West Palearctic cobras of the genus Naja (Serpentes: Elapidae): interrelationships among extinct and extant species

Abstract
Some basic osteological cranial features of living and fossil members of the genus Naja are described. The extinct genus Palaeonaja Hoffstetter, 1939, is synonymized with the modern Naja Laurenti, 1768, and the extinct species Palaeonaja crassa Hoffstetter, 1939, is synonymized with Naja romani (Hoffstetter, 1939).

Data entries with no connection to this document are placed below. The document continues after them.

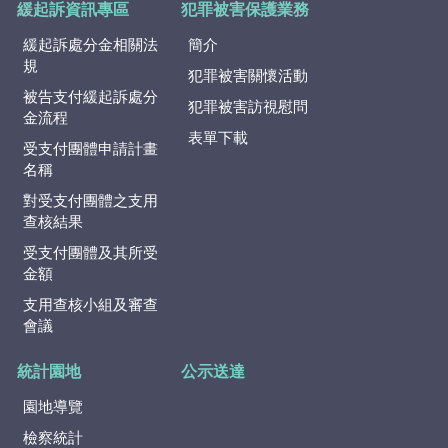
緩起訴資訊專區
犯罪被害保護業務
緩起訴處分金相關法
簡介
規
犯罪被害關懷活動
被告支付緩起訴處分
犯罪被害訪視慰問
金流程
表單下載
受支付團體申請計畫
名稱
對受支付團體之支用
查核結果
受支付團體及其所受
金額
支用查核小組及審查
會議
統計園地
公示送達
園地導覽
檢察統計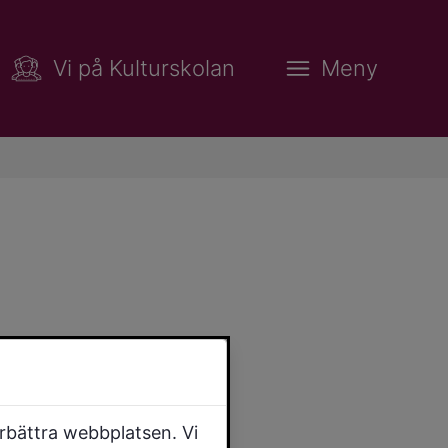
Vi på Kulturskolan
Meny
örbättra webbplatsen. Vi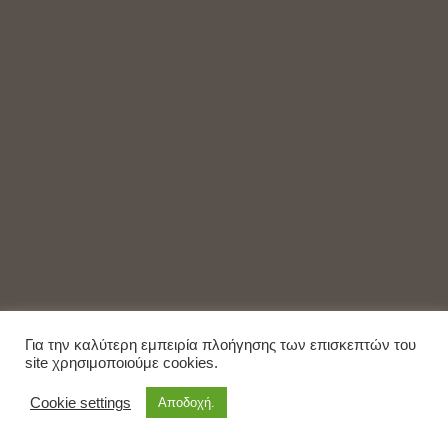
Για την καλύτερη εμπειρία πλοήγησης των επισκεπτών του
site χρησιμοποιούμε cookies.
Cookie settings
Αποδοχή.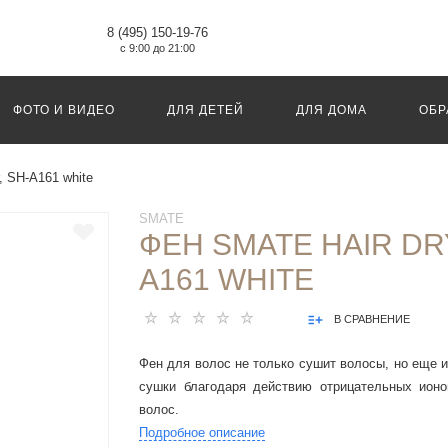
8 (495) 150-19-76
с 9:00 до 21:00
ФОТО И ВИДЕО
ДЛЯ ДЕТЕЙ
ДЛЯ ДОМА
ОБР
, SH-A161 white
SMATE
ФЕН SMATE HAIR DR
A161 WHITE
В СРАВНЕНИЕ
Фен для волос не только сушит волосы, но еще и
сушки благодаря действию отрицательных ионо
волос.
Подробное описание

Anatomically, the genus Naja can be divided into two main complexes, composed of: (1) living African species, N. antiqua from the Moroccan Miocene, and N. iberica from the Spanish Miocene; (2) living Asiatic species and N. romani from the Miocene of France, Austria, and Ukraine. Living members of the Asiatic complex make up a monophyletic group; they belong to at least three distinct lineages: N. oxiana, N. naja s.s. ( = N. naja naja), and the remaining taxa named here informally the 'East Asiatic Naja'. The African complex is thought to be most primitive and perhaps paraphyletic; Africa is presumed to be the centre of earliest radiation of the genus. The precise relationships of Walterinnesia, a close relative of Naja occupying the area between Asiatic and African ranges of Naja, remain unclear.